I wouldn't give raw eggs too often... if at all.
There is something in them that causes a biotin deficiency.
It prevents their bodies from absorbing Biotin and they really need it.


----------



## American_Pit13 (Apr 23, 2007)

You could use a raw egg once a week if you would like, and with the chicken you are much better off feeding it raw, as cooking ruins it as far as the dog is concerned. Dogs are not meant to have cooked food. No one cooks a deer before a wolf eats it.

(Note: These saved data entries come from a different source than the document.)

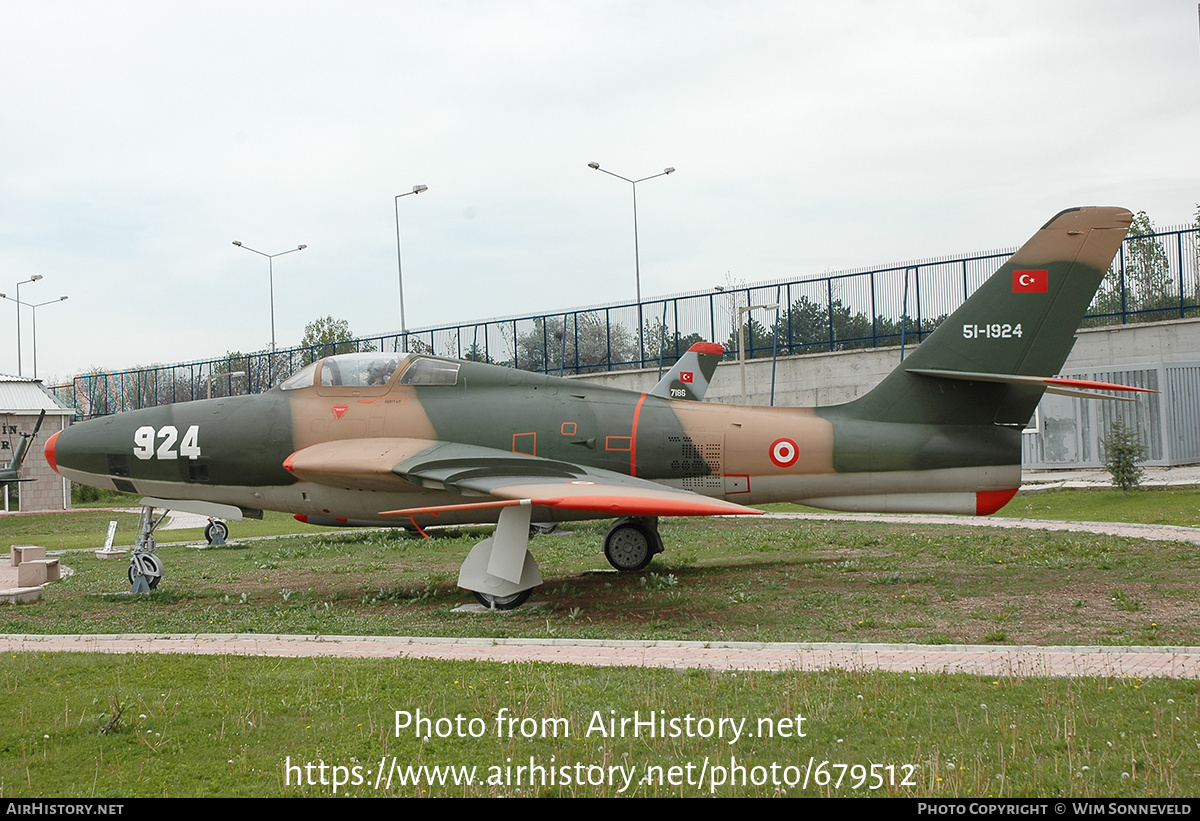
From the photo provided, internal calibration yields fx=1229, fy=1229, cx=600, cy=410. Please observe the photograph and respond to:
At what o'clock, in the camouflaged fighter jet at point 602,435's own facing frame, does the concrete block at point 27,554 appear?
The concrete block is roughly at 1 o'clock from the camouflaged fighter jet.

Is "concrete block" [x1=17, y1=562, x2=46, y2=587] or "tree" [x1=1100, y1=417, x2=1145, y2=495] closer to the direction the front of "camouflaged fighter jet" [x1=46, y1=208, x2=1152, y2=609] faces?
the concrete block

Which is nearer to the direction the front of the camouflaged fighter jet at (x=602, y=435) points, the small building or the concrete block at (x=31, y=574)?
the concrete block

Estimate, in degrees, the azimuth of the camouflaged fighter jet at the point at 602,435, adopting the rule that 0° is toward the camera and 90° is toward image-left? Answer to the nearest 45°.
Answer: approximately 90°

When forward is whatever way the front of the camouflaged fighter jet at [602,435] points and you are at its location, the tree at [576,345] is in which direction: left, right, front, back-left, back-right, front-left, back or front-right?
right

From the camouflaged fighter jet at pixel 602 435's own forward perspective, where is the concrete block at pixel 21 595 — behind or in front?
in front

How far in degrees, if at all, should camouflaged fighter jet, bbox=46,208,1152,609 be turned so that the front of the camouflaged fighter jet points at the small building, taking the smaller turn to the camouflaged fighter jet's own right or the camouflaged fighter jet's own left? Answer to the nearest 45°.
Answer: approximately 45° to the camouflaged fighter jet's own right

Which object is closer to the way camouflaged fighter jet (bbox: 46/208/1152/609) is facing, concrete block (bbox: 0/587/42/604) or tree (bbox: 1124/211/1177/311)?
the concrete block

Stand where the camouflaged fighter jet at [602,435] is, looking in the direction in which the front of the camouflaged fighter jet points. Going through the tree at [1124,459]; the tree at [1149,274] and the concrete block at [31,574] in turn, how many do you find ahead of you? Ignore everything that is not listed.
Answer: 1

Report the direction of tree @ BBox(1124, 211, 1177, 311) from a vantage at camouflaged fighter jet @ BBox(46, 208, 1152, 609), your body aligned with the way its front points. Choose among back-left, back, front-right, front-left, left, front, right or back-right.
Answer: back-right

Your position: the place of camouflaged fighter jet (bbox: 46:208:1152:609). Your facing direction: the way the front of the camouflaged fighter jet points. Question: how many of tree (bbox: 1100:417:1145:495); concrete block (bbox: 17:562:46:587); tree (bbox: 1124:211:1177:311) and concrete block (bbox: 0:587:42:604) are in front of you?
2

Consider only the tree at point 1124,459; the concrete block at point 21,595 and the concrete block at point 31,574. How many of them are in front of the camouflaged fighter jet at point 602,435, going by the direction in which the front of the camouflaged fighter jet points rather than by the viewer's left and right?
2

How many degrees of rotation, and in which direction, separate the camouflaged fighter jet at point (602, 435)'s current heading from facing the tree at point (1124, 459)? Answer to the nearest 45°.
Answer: approximately 135° to its right
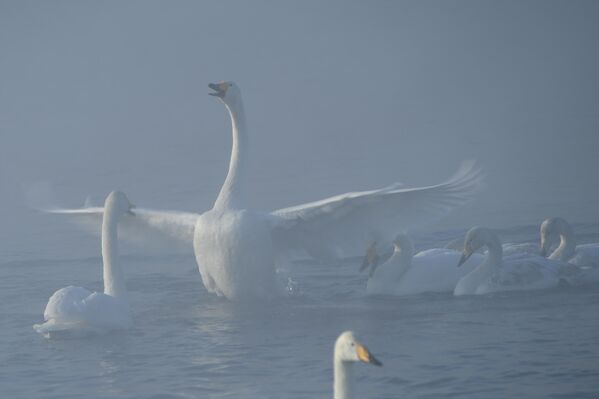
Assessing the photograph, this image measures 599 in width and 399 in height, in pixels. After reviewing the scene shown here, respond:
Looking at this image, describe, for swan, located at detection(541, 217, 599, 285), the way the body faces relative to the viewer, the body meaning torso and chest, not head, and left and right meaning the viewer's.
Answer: facing to the left of the viewer

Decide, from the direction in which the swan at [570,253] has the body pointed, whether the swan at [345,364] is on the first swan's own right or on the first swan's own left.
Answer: on the first swan's own left

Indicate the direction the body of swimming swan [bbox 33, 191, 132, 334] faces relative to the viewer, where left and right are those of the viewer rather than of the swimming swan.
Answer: facing to the right of the viewer

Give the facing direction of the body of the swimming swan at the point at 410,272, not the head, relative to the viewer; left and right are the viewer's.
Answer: facing to the left of the viewer

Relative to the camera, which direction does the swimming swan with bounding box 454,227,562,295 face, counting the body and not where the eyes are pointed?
to the viewer's left

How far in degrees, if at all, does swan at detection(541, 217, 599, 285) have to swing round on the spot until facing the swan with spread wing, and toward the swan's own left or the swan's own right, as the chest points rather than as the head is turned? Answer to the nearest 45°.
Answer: approximately 45° to the swan's own left
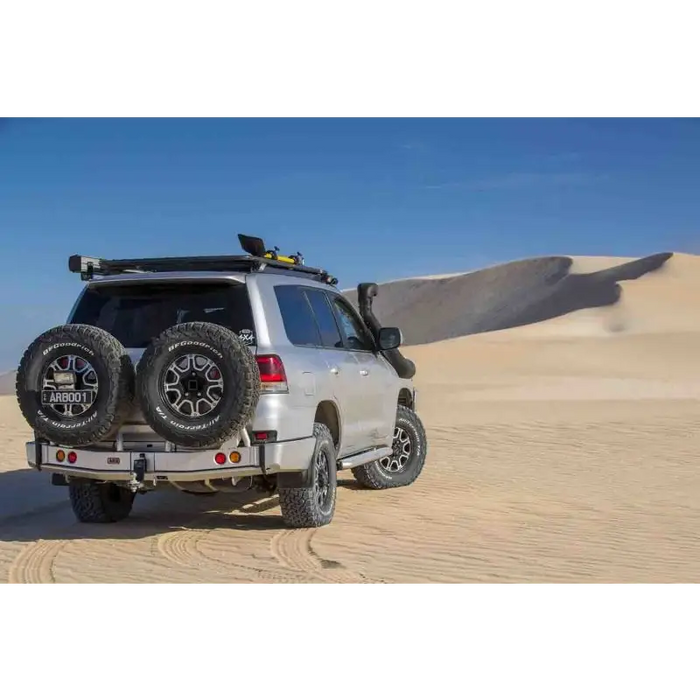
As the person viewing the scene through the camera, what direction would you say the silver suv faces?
facing away from the viewer and to the right of the viewer
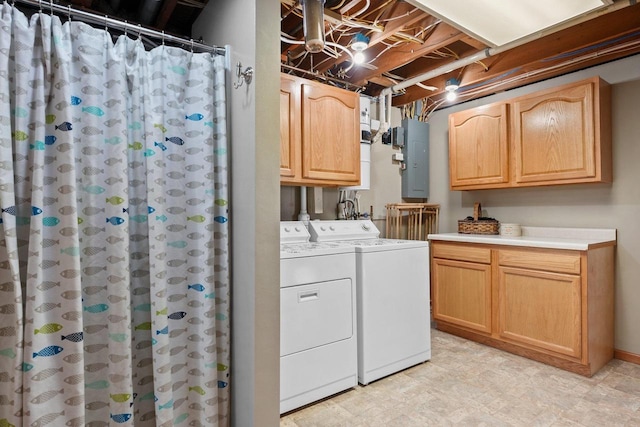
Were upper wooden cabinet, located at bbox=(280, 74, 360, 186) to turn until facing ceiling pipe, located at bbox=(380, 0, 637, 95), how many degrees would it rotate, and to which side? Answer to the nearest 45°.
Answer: approximately 45° to its left

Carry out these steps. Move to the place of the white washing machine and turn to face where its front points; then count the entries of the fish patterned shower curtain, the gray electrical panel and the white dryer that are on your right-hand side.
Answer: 2

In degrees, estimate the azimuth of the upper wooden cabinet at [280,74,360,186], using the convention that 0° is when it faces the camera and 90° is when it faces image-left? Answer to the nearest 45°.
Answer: approximately 315°

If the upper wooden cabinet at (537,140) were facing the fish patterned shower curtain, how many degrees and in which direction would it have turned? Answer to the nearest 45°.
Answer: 0° — it already faces it

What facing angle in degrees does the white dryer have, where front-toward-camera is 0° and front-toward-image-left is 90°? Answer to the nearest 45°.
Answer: approximately 315°

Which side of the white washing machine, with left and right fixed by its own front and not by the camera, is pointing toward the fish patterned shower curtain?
right

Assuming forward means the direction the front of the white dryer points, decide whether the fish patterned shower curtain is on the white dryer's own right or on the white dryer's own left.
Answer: on the white dryer's own right

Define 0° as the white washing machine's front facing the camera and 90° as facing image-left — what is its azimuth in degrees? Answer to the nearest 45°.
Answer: approximately 315°
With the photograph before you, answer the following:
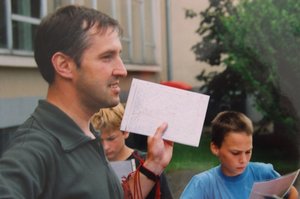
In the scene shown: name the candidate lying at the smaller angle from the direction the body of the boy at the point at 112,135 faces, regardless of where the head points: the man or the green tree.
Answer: the man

I am also same as miss Dixie up there. I am a girl too lol. The majority here is actually lmao.


----------



## Blue~Diamond (Sep 4, 2011)

MamaTank said:


> Welcome to the forum! Pretty girl you got there
> I really don't know much about Bullies, but she's really cute


Thank you so much ) u have a cutie yourself..


----------



## Blue~Diamond (Sep 4, 2011)

Wow great advice and Fast!! Sorry again dont wanna affend anyone.. So raw chicken is better!! Sounds good . have you ever heard of Bully Max supplements?? Wanna know if any one tryed them before?


----------



## MamaTank (Jun 12, 2011)

Blue~Diamond said:


> Thank you so much ) u have a cutie yourself..


You're welcome, and thank you!


----------



## Xiahko (Feb 24, 2010)

Beautiful dog!


----------



## 9361 (Jun 25, 2009)

I bet she will round out in the 60lb range if kept at a healthy weight. Just remember it's less about weight and more about proportion. My dog stopped gaining weight at around a year but still filled out in other body places til she was about 3.


----------